As an Iranian-American who observes Iranian politics with equal parts curiosity and concern, I am at once amazed and astonished by Iranian President Mahmoud Ahmadinejad’s most recent display of tactlessness at Columbia University, especially given his oftentimes eloquent if not ebullient nature.
Unable to posit straight answers to questions like “Do you seek the destruction of Israel?” and “Are you supporting terrorism in Iraq ?” he appeared ostensibly opposed to directly answer anything controversial. Consequently, and contrary to his somewhat emboldened image at home, he made himself look clumsy, weak and dare I say feeble.

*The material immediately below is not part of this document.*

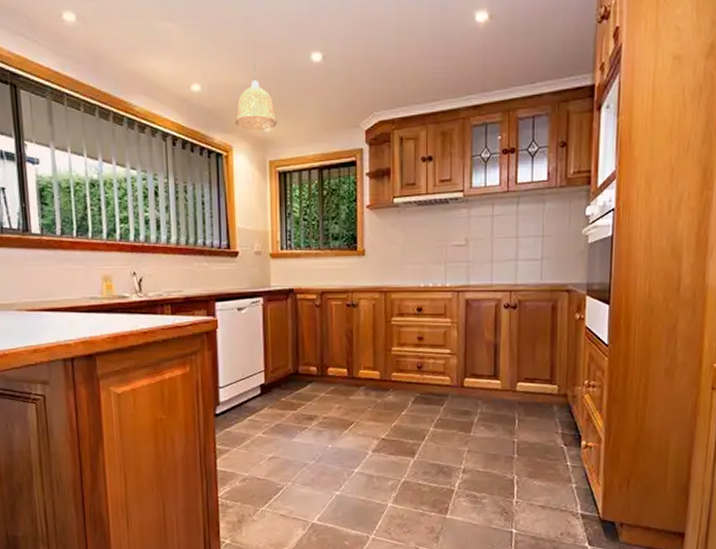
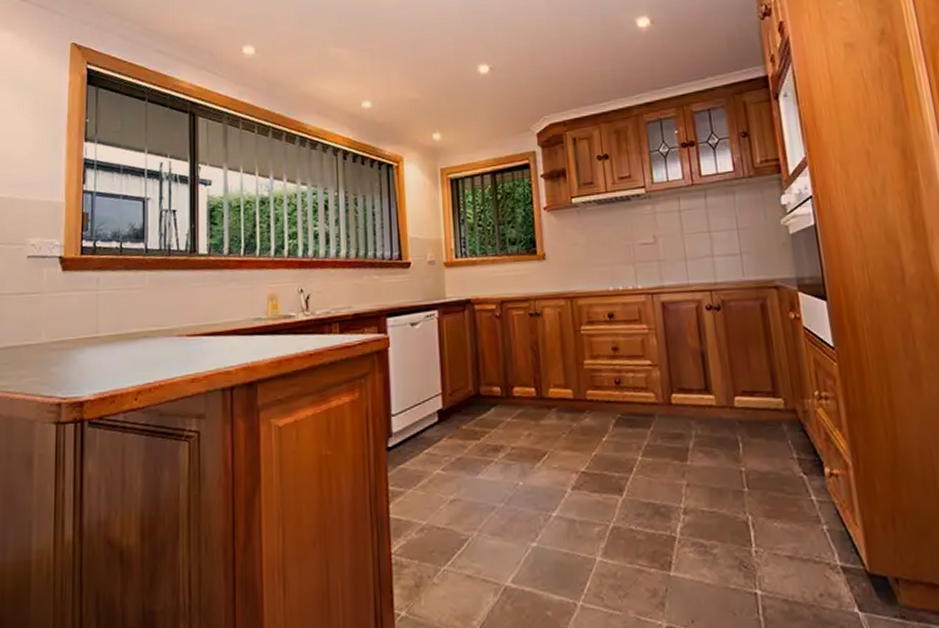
pendant lamp: present [235,42,277,130] -> none [406,60,447,141]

While admittedly Ahmadinejad has made some seemingly absurd proclamations that make him easily vilified in the West, we still must wonder whether his uniquely Persian pomp is in fact guided by a more veiled and vitriolic internal Iranian policy that requires if not forces him to make blanket denials of homosexuality and the holocaust.

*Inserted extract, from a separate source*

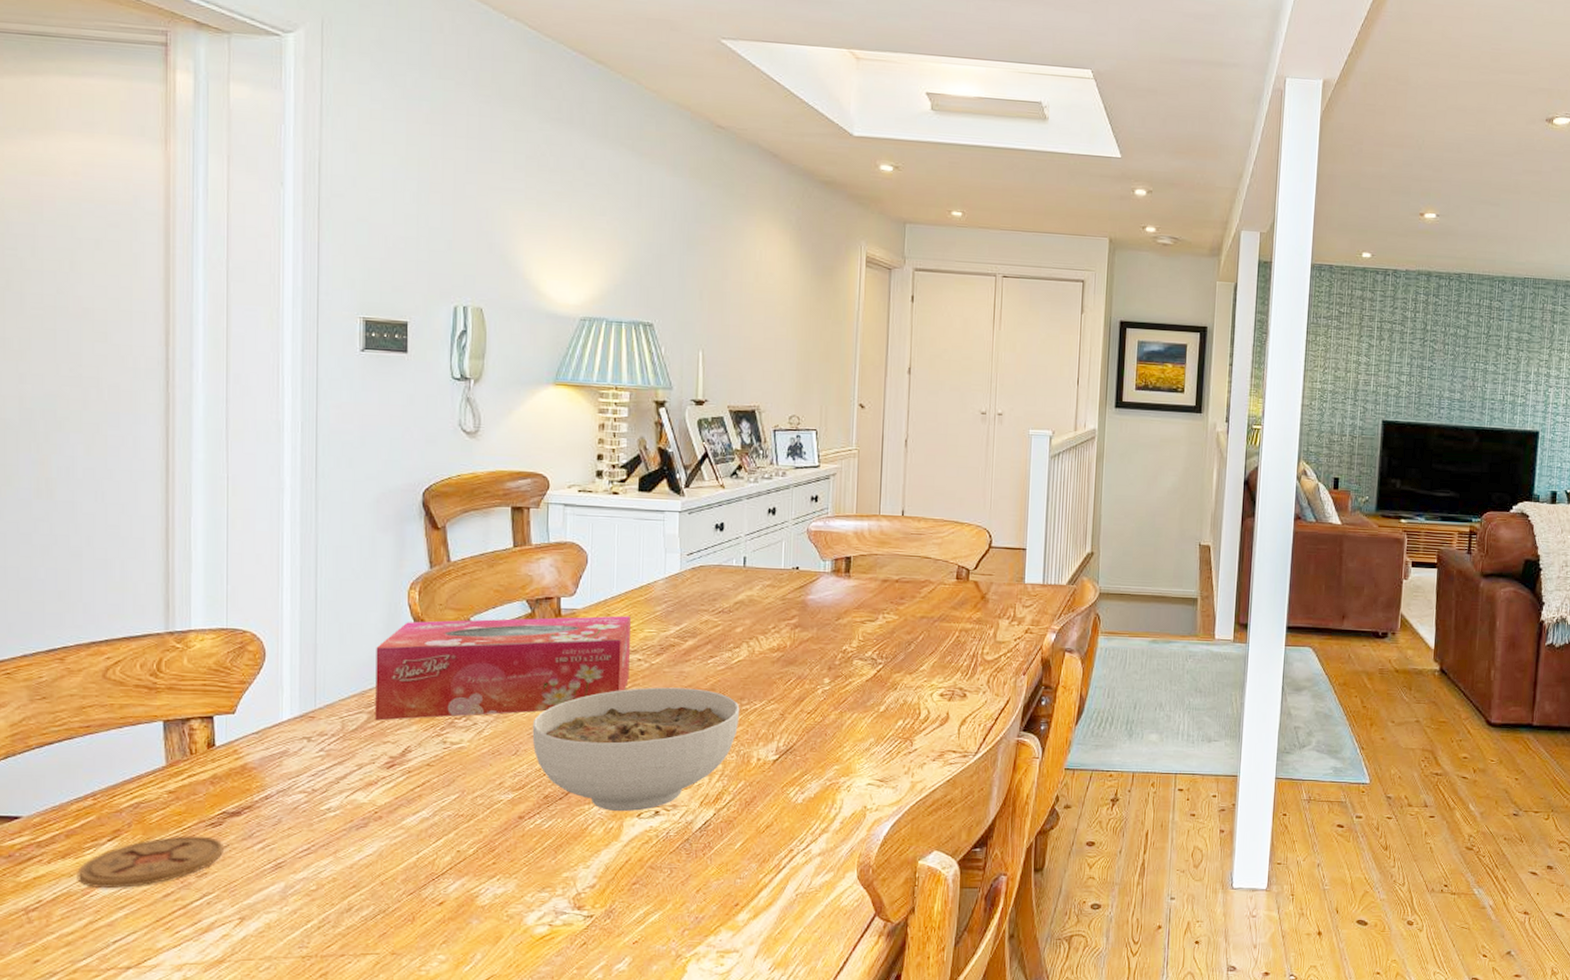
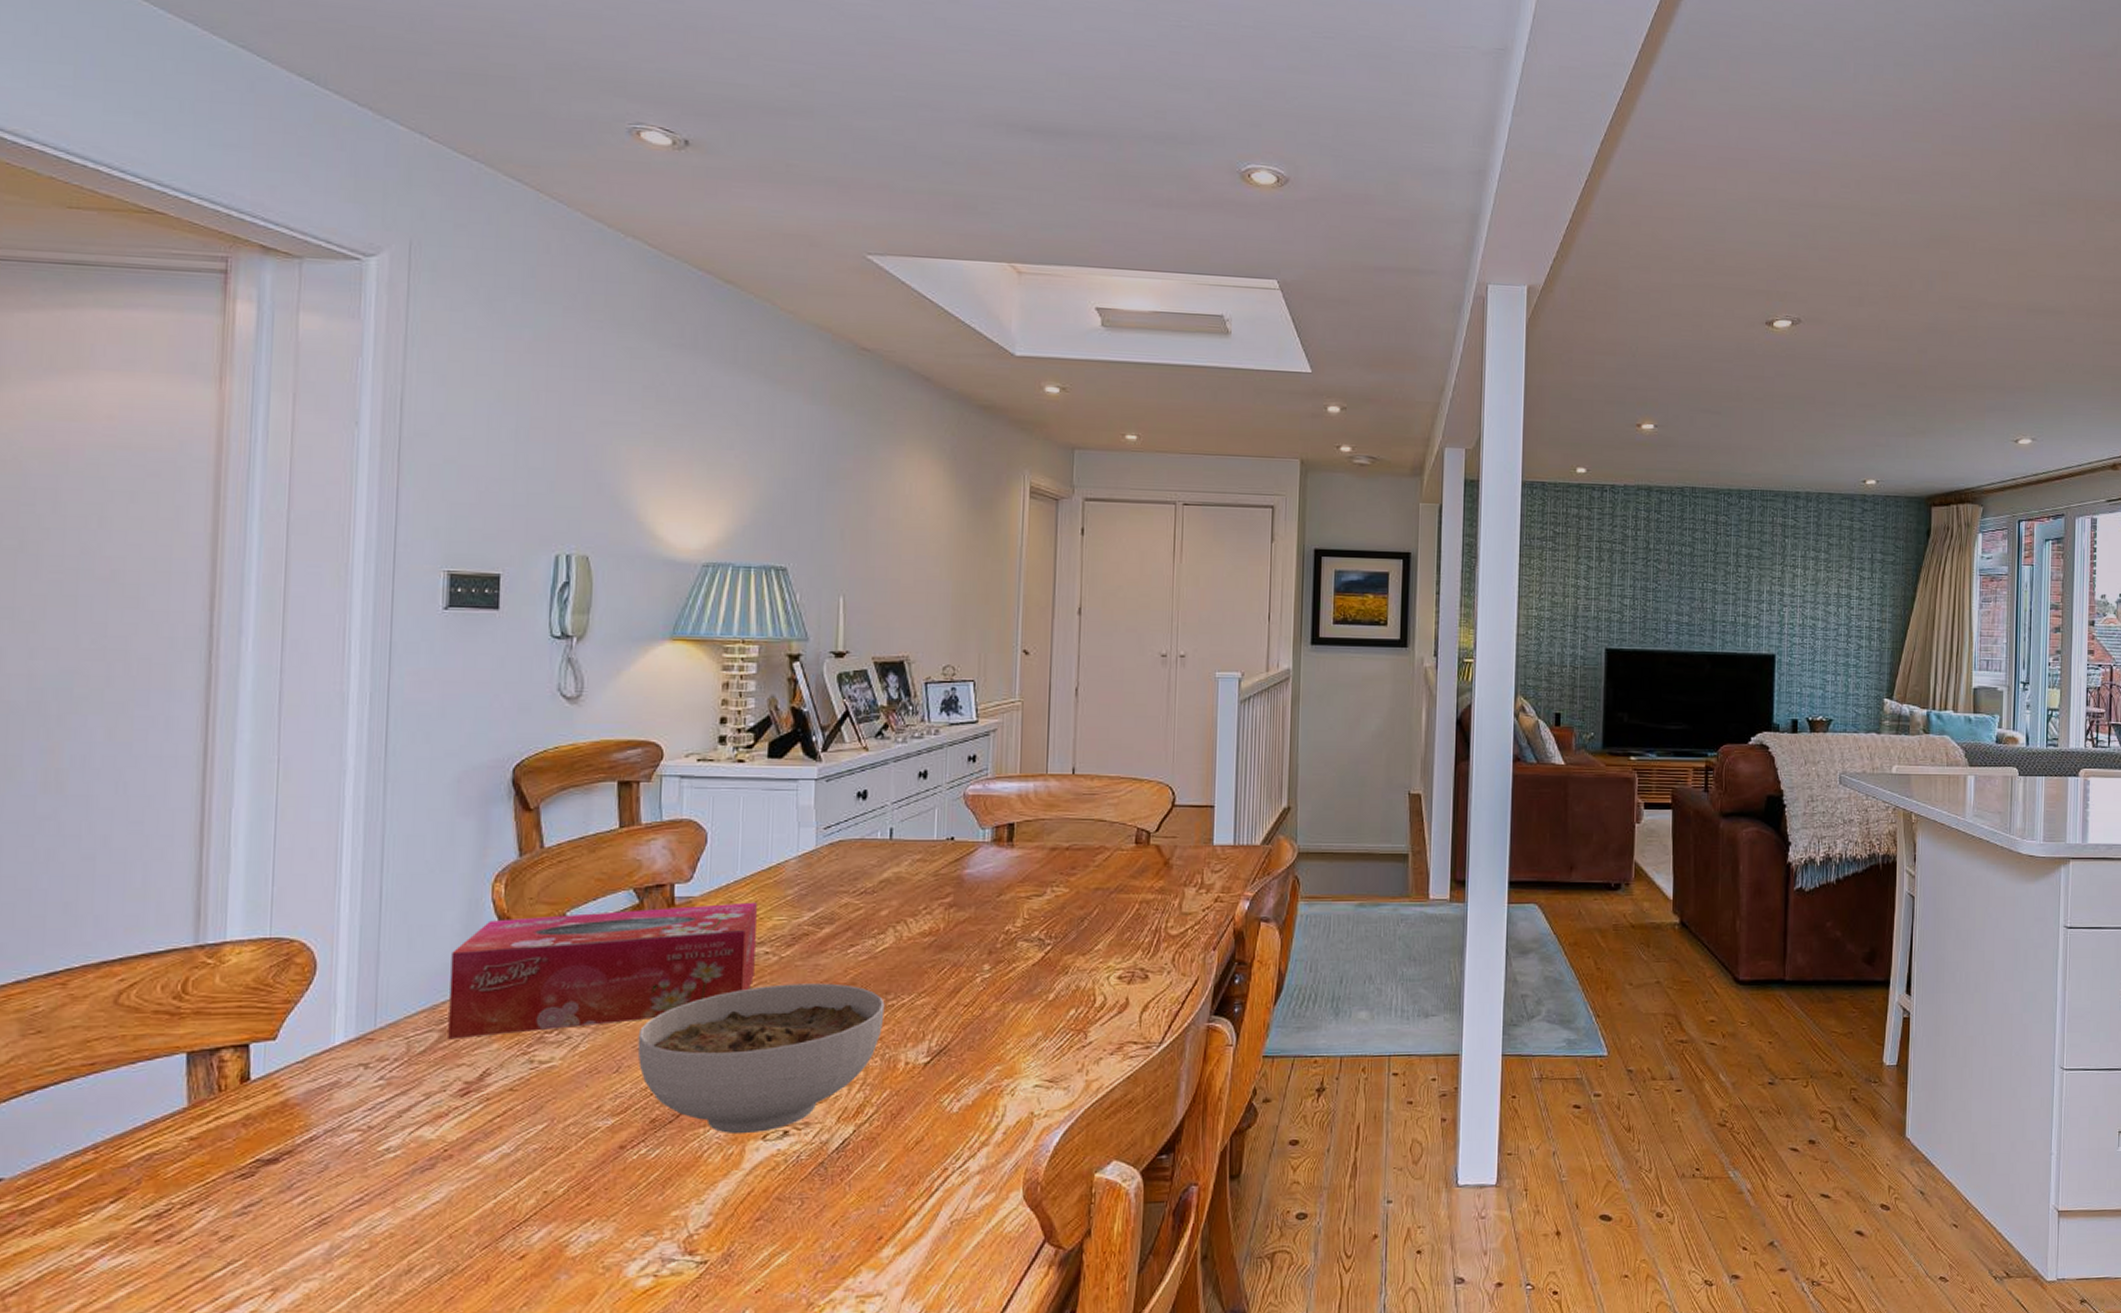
coaster: present [77,836,223,888] -> none [69,1190,255,1262]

Maybe he was caught off-guard by Columbia’s President Bollinger, or possibly his morning chai didn’t sit well, but when the world is told every day that Iran wants to “wipe Israel off the map,” and that it supports terrorists in Iraq and beyond, it is de rigueur for a leader in his particular position to – at the very least – make an effort to clear up the confusion rather than sheepishly shy away from it.
If Ahmadinejad desires to impress Iran’s immensity upon the world, then for the sake of Americans, Israelis and Iranians themselves, it is incumbent upon him to address such sensitive issues as the elimination of Israel and Iran’s nuclear aspirations with facts rather than fatwa. A simple heaping of humility would have helped him to dispel any notions of being diabolical, whilst equally allowing him the ability to explain that his positions have nothing to do with Judaism per se, and that Iran’s energy ambitions are indeed benign given its domestic economic delinquency.

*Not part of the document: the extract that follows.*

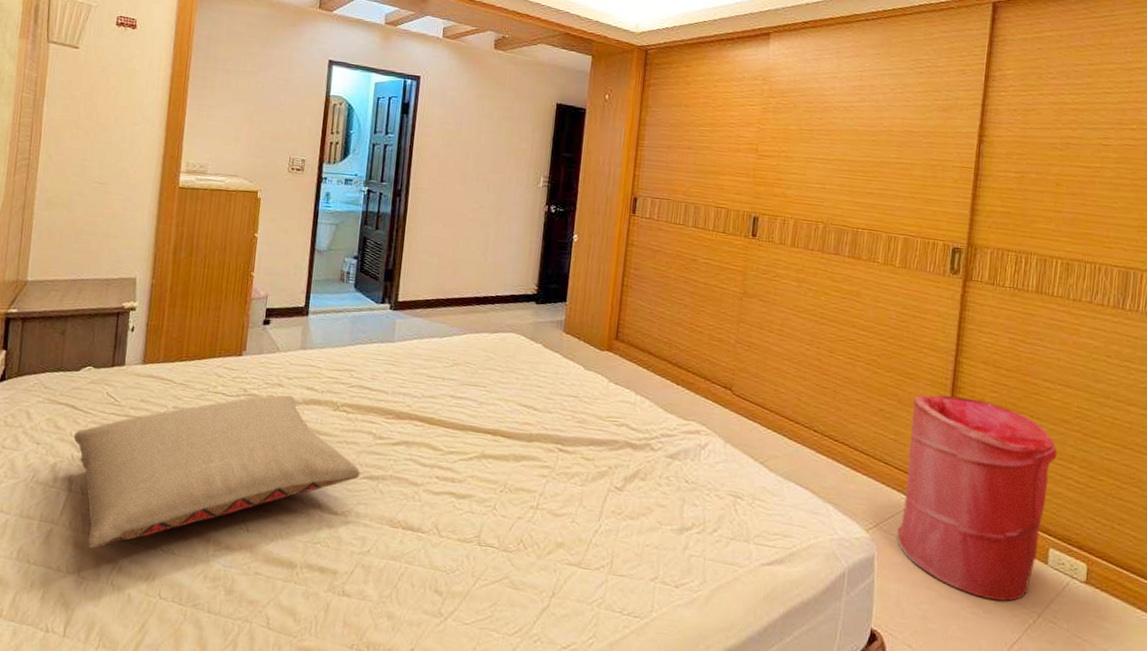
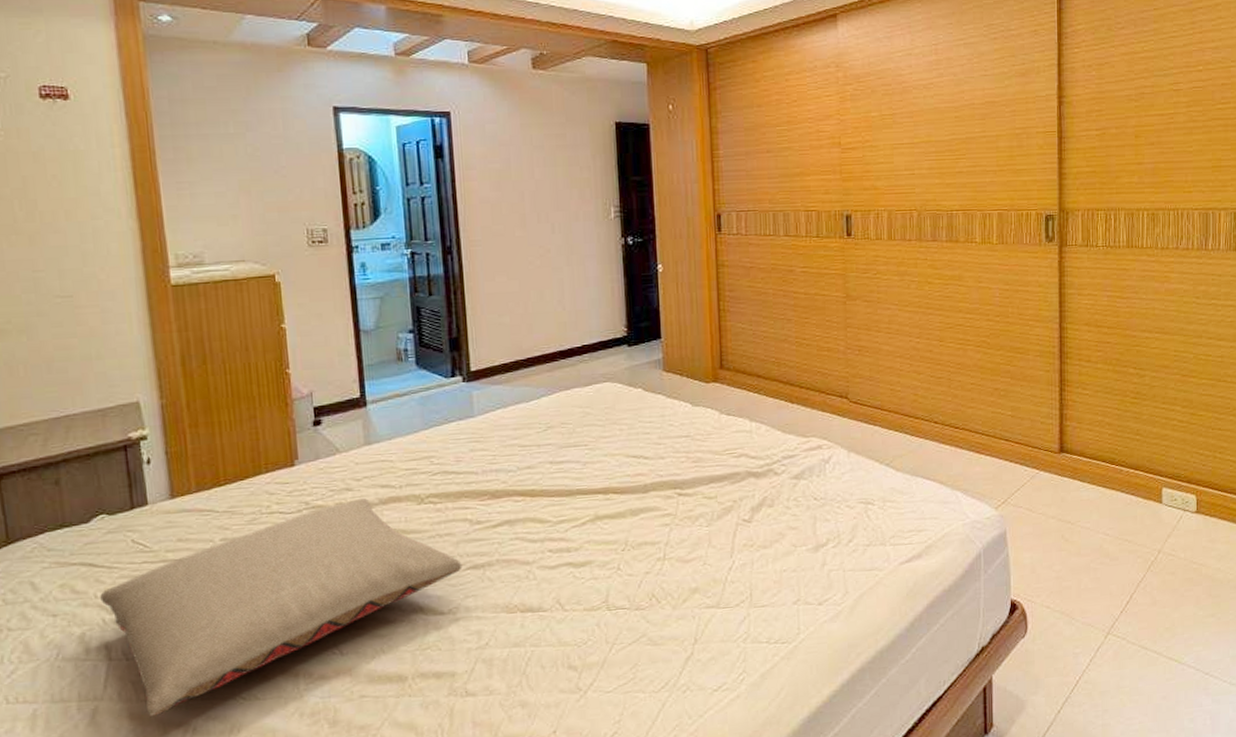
laundry hamper: present [896,395,1058,601] -> none [1024,361,1161,547]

Iranians are far from stupid – and Ahmadinejad is no exception. With equal access to newspapers, satellite TV and the internet, they have become a progressive population desirous of the same comforts and freedoms enjoyed elsewhere. But Ahmadinejad’s recent denials, his brazenly provocative pronouncements alongside an absence of political acumen have now not only made him but Iran and Iranians in general subjects of ridicule and revulsion – and that is a condition we all can ill-afford.